消えた未来
 星那がそう言うのとほぼ同時に、昇降口に着いた。

 私たちは一旦会話を中断して、上履きに履き替える。

「でも変な話、真央にできることってないんじゃないかな」
「……なんか星那、ずっと意地悪」

 それには私も気付いていた。

 だけど、認めたくなくて、必死に絞り出そうとしていたのに。

 星那がはっきりと言ってしまったから、これはもう認めるしかなさそうだ。

「事実」

 だとしても、オブラートに包んで言ってほしかった。

「久我のためになにかをするんじゃなくて、真央が久我とやりたいことをすればいいんじゃない?」
「そんな、自分勝手なことできないよ」

 星那の提案を鵜呑みにできずに言うと、星那は鼻で笑った。

「なにを今さら」

 だから、オブラートに包んでくれないだろうか。

 この正論がずっと胸に刺さり続けていて、あと一撃でゲームオーバーみたいな感じになっている。

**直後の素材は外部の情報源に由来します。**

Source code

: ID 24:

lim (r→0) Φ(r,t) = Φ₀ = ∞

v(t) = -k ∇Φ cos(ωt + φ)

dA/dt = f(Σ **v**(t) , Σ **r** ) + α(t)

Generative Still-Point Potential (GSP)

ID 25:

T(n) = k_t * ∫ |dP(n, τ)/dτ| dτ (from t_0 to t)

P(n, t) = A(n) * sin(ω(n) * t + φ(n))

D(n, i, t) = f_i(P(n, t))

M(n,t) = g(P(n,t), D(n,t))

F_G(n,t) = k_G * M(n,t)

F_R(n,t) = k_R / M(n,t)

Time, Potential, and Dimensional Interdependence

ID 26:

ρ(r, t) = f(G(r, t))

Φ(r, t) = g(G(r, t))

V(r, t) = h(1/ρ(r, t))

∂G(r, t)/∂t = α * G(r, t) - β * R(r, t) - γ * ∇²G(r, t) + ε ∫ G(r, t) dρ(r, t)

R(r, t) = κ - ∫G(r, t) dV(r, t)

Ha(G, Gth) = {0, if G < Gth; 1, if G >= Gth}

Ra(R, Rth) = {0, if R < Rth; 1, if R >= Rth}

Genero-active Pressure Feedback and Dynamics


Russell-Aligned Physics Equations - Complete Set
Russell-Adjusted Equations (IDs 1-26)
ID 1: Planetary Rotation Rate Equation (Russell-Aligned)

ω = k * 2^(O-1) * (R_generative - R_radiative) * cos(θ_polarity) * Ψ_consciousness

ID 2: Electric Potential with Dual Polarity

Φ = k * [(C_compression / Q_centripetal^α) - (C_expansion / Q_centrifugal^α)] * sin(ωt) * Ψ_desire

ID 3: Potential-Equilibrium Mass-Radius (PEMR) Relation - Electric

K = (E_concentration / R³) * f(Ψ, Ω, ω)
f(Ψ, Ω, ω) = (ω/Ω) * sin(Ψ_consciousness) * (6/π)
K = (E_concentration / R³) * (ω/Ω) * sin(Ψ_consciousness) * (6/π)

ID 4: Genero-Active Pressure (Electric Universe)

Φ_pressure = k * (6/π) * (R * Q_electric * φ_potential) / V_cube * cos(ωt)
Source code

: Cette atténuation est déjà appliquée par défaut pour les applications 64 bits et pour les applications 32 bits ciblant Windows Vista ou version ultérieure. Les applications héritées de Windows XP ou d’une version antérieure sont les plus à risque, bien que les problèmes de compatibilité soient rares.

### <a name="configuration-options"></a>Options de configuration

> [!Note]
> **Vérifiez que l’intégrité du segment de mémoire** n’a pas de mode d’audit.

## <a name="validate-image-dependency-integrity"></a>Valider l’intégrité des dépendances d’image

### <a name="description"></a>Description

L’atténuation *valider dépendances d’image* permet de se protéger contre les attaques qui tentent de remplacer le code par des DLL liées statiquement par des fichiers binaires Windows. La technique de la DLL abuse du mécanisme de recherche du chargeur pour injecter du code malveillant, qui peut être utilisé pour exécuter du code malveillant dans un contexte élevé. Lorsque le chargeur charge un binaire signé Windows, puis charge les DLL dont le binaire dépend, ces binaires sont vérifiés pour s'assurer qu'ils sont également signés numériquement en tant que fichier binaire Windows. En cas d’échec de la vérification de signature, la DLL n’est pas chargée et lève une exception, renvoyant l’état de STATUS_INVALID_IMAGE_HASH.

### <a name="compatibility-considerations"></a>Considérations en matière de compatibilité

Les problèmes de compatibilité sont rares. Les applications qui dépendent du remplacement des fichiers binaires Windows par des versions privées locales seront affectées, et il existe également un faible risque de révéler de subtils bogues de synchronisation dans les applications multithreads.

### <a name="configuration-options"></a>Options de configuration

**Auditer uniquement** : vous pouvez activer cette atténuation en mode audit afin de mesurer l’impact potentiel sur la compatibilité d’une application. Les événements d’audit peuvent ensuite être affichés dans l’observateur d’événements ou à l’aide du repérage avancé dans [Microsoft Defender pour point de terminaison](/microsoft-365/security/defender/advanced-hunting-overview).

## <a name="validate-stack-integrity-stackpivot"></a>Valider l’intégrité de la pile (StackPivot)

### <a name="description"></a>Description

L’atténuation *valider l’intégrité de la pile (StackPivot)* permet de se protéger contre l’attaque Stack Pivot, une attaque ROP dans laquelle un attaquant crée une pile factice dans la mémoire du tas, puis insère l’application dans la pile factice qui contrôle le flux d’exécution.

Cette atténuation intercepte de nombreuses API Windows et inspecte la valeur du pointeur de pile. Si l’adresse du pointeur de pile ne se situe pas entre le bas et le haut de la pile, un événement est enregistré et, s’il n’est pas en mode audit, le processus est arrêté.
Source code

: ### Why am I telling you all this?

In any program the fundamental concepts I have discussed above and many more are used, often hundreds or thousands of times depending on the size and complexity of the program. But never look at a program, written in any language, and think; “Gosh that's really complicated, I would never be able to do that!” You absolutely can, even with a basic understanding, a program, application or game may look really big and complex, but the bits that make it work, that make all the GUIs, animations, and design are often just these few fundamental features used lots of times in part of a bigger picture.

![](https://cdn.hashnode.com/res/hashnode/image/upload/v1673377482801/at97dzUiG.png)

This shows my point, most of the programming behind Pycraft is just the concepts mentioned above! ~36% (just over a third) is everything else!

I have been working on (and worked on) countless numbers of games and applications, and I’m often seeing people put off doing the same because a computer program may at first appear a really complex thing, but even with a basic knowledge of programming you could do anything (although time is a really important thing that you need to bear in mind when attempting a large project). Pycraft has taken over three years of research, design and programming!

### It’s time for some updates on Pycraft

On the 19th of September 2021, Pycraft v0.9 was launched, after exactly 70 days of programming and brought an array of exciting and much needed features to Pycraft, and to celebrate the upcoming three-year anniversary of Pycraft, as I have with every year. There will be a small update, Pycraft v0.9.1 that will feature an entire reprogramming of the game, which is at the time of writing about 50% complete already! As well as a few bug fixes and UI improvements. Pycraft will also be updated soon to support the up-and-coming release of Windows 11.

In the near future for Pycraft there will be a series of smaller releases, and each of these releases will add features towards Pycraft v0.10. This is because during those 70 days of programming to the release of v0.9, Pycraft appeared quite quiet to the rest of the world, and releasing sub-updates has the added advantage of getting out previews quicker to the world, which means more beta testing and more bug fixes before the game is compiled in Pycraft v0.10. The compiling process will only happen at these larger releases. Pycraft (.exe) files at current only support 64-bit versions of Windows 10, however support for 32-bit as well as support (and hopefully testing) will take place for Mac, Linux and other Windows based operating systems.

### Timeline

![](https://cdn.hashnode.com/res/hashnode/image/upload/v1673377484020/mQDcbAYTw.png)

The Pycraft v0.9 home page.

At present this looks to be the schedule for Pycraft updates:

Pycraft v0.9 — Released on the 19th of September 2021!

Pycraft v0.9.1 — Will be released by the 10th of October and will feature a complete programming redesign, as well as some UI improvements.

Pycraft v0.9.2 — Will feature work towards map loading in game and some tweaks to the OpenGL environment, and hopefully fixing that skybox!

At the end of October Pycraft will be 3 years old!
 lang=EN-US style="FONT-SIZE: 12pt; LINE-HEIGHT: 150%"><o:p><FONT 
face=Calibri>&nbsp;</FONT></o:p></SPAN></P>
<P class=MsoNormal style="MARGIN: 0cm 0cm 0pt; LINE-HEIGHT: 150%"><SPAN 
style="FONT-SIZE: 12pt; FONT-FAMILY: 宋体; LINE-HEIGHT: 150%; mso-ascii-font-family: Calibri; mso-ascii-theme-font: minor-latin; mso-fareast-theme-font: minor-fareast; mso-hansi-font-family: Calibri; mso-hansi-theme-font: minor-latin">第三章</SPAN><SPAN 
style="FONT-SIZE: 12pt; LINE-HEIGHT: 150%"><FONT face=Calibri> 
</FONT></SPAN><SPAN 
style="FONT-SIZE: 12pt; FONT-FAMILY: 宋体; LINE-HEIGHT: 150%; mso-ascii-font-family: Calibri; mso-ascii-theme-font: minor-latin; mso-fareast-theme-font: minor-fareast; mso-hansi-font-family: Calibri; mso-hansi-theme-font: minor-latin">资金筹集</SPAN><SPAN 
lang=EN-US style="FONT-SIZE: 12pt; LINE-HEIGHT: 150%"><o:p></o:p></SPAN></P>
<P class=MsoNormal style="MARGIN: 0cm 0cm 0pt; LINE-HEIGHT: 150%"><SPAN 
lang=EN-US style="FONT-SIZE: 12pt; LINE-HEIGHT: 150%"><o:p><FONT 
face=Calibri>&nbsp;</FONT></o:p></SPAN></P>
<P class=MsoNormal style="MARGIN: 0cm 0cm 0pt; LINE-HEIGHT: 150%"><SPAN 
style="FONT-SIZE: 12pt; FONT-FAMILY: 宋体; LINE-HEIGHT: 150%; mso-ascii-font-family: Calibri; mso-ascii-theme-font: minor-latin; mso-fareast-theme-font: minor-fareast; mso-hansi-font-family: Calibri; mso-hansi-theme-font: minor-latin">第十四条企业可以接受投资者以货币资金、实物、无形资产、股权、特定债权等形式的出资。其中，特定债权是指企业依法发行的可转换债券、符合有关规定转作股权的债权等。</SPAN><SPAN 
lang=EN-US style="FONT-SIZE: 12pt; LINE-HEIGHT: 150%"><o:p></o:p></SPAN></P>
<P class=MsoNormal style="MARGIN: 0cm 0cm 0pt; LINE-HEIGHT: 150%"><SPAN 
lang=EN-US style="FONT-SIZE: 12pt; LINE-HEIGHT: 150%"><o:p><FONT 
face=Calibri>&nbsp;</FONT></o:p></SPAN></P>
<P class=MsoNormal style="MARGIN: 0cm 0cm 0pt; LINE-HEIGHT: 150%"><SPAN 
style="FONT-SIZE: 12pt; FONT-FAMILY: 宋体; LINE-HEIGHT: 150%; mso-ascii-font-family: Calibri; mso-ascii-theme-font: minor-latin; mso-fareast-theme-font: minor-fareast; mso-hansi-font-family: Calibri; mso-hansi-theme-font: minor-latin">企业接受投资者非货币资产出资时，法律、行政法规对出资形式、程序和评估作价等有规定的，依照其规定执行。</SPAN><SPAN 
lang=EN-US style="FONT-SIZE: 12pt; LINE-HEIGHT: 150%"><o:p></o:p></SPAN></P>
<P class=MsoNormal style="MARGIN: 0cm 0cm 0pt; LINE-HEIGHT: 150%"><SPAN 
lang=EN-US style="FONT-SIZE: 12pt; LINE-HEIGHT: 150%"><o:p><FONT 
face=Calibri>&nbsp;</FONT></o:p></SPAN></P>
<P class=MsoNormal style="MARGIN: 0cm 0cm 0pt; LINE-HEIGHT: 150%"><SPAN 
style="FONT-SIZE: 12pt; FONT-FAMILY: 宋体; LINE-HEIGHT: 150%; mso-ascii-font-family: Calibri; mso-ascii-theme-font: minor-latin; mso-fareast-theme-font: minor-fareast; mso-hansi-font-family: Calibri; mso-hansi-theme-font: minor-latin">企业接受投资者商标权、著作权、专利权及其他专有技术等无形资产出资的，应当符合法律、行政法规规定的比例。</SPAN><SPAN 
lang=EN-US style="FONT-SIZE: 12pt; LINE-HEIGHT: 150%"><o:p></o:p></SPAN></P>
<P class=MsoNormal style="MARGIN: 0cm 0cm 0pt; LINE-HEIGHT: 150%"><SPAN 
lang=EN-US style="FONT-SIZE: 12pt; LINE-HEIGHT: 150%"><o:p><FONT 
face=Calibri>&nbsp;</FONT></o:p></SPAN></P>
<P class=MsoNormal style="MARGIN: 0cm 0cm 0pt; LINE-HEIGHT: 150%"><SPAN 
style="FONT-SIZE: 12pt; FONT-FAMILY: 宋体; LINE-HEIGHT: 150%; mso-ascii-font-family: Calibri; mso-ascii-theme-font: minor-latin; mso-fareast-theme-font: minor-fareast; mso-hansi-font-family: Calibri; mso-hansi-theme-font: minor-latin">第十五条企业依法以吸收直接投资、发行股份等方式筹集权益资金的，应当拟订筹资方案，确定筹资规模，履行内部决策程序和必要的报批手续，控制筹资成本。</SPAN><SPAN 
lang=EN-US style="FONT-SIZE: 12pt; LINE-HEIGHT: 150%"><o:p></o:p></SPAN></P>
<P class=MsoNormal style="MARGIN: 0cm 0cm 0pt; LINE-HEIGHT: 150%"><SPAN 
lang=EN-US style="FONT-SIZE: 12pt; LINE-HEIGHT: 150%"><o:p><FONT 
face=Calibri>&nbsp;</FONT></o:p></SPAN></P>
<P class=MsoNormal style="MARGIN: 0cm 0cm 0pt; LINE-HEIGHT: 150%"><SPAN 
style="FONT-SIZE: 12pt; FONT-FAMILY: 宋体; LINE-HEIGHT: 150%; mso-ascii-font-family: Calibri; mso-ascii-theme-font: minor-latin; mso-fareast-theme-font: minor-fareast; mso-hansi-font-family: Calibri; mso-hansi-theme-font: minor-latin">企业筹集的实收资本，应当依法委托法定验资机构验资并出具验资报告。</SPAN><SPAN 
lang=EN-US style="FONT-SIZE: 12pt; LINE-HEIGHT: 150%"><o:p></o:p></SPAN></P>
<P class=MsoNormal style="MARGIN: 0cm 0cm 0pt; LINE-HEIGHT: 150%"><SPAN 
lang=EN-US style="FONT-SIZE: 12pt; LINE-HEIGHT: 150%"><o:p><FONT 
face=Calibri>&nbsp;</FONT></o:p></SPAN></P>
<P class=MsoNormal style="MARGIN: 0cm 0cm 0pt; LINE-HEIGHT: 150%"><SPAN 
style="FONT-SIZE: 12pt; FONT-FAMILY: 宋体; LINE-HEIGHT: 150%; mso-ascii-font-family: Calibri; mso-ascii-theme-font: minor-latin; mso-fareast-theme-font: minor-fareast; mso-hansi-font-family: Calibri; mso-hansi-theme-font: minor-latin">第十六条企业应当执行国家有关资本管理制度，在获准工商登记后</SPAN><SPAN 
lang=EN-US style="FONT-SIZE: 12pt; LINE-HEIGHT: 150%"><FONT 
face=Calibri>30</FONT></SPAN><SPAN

「自分のためにすることが、案外相手のためになることもあったりするから、思うようにやってみてもいいんじゃないかな」

 すると、唐突に甘い言葉が投げられた。

 そんなことがあるのかと疑ったけど、そうあってほしいと思っている自分がいた。

 ずっと厳しい言葉ばかりだったし、やっぱり自分勝手に動いていたわけではないと思いたかったからだろう。